In fact, it is also used in MinHash
and SimHash
for near-duplicate detection. Ask google for more details.
Wordpiece/BPE/ULM
Those methods work similiarly like the Subword
method, but more intelligently. Long word in short:
- Wordpiece predefines a likelihood threshold or vocabulary size,
- initialize with characters in the training data
- train a lanuage model
- combine the word units that increase the likelihood of training data the most
- until it hits the predefined conditions.
- BPE(Bypte Pair Encoding) predefines a vocabulary size, and merge the most frequent word pieces(start from letters in English) until reach the desired vocabulary size
- ULM(Unigram Language Model) also leverage the language model to segement words into subwords, but gives multiple subword segmentations with probabilites.
External knowledge
External knoledge can be as simple as synonym words, or as complex as knowledge graph, the purpose is to tech the model with prior knowledge apart from the training data.

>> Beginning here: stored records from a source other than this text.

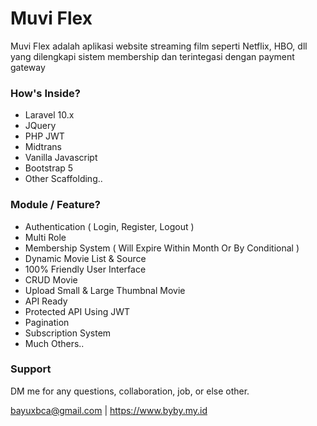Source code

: # Muvi Flex

Muvi Flex adalah aplikasi website streaming film seperti Netflix, HBO, dll yang dilengkapi sistem membership dan terintegasi dengan payment gateway

### How's Inside?
- Laravel 10.x
- JQuery
- PHP JWT
- Midtrans
- Vanilla Javascript
- Bootstrap 5
- Other Scaffolding..

### Module / Feature?
- Authentication ( Login, Register, Logout )
- Multi Role
- Membership System ( Will Expire Within Month Or By Conditional )
- Dynamic Movie List & Source
- 100% Friendly User Interface
- CRUD Movie
- Upload Small & Large Thumbnal Movie
- API Ready
- Protected API Using JWT
- Pagination
- Subscription System
- Much Others..

### Support

DM me for any questions, collaboration, job, or else other.

bayuxbca@gmail.com | https://www.byby.my.id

I have seen that being employed in low resource scenarios.
Reference
- Schuster, Mike, and Kaisuke Nakajima. “Japanese and korean voice search.” 2012 IEEE International Conference on Acoustics, Speech and Signal Processing (ICASSP). IEEE, 2012.
- Sennrich, Rico, Barry Haddow, and Alexandra Birch. “Neural machine translation of rare words with subword units.” arXiv preprint arXiv:1508.07909 (2015).
- Kudo, Taku. “Subword regularization: Improving neural network translation models with multiple subword candidates.” arXiv preprint arXiv:1804.10959 (2018).